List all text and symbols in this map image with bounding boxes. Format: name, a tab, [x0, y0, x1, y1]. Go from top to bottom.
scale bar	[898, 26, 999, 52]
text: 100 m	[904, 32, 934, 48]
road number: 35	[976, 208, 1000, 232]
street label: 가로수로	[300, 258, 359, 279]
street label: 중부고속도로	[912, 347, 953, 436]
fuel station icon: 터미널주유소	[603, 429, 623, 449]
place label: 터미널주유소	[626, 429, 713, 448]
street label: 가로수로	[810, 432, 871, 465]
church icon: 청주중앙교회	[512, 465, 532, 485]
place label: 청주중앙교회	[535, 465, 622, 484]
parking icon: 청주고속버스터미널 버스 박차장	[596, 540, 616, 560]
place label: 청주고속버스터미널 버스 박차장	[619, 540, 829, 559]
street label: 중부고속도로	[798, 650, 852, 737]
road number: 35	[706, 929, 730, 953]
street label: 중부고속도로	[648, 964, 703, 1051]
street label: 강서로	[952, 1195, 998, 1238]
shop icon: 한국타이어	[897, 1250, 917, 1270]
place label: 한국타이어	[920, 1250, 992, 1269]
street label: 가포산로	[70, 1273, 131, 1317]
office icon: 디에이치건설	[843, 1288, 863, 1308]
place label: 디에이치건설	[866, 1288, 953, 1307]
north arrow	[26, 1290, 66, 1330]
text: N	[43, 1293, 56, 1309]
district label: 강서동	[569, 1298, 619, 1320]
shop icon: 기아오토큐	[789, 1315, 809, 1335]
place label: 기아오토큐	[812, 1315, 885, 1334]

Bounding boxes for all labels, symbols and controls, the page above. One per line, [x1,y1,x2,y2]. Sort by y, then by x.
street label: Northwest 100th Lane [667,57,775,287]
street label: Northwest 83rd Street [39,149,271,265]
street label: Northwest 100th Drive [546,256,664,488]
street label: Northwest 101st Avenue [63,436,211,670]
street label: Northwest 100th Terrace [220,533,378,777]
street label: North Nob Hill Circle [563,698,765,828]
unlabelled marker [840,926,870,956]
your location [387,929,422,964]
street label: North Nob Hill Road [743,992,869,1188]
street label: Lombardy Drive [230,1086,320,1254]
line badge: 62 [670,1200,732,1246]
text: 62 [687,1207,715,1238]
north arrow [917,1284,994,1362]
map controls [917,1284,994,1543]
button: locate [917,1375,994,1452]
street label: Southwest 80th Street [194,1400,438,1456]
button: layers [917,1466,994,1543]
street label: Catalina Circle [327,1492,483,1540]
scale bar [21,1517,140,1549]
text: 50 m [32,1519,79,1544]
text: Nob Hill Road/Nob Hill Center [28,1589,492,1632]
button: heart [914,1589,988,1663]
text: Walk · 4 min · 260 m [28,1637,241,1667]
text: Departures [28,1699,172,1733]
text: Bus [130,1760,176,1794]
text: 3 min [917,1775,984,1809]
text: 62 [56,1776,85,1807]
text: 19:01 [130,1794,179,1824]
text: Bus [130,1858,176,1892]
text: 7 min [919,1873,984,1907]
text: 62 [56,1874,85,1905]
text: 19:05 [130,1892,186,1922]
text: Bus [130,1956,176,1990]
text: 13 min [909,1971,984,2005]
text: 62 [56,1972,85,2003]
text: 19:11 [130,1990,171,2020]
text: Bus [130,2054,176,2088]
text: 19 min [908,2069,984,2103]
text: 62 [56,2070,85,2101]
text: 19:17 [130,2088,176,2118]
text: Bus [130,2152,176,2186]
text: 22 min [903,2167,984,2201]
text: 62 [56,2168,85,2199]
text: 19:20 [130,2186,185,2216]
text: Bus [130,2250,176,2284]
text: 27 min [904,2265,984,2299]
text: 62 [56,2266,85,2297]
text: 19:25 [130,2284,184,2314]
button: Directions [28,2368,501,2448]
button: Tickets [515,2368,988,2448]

= = = =

Scan the listing above, and wherever a line holds the string "가로수로", copy that line.

street label: 가로수로	[300, 258, 359, 279]
street label: 가로수로	[810, 432, 871, 465]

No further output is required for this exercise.